- _Deskripsi Tugas_:
Salin bagian bacaan tentang Soe Hok Gie di bawah ini, mulai dari "Berita kematian Soe" hingga "bukanlah tanpa resiko.", tanpa perubahan apa pun.

- _Bacaan_:
+++++

Berita kematian Soe Hok Gie menyebar hingga keluar Indonesia. Pada bulan April, Benedict Anderson menulis ungkapan rasa hormat dan kagumnya pada sahabatnya semasa masih kuliah di Cornell Uneversity (Gie pernah tiga bulan berkelana di AS tahun 1968) dalam artikelnya yang menggugah perasaan berjudul Indonesia esai Ben Anderson kemudian dipublikasikan oleh harian Kompas, 4 Mei 1970. Anderson memuji Soe Hok Gie karena dialah yang pertama kali melontarkan tentang adanya penahanan dan pembantaian besar-besaran di pelosok Jawa dn Bali tanpa proses peradilan yang pernah dilakukan oleh rejim orde baru. Ketika itu, simpati yang dia perlihatkan secara terbuka, termasuk simpatinnya kepada keluarga PKI yang mengalami dehumanisasi, bukanlah tanpa resiko.

+++++

- _Data yang Diberikan_:
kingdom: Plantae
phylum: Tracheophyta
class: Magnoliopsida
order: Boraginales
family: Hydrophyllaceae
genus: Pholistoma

+++++

- _Jawaban Latihan_:
Berita kematian Soe Hok Gie menyebar hingga keluar Indonesia. Pada bulan April, Benedict Anderson menulis ungkapan rasa hormat dan kagumnya pada sahabatnya semasa masih kuliah di Cornell Uneversity (Gie pernah tiga bulan berkelana di AS tahun 1968) dalam artikelnya yang menggugah perasaan berjudul Indonesia esai Ben Anderson kemudian dipublikasikan oleh harian Kompas, 4 Mei 1970. Anderson memuji Soe Hok Gie karena dialah yang pertama kali melontarkan tentang adanya penahanan dan pembantaian besar-besaran di pelosok Jawa dn Bali tanpa proses peradilan yang pernah dilakukan oleh rejim orde baru. Ketika itu, simpati yang dia perlihatkan secara terbuka, termasuk simpatinnya kepada keluarga PKI yang mengalami dehumanisasi, bukanlah tanpa resiko.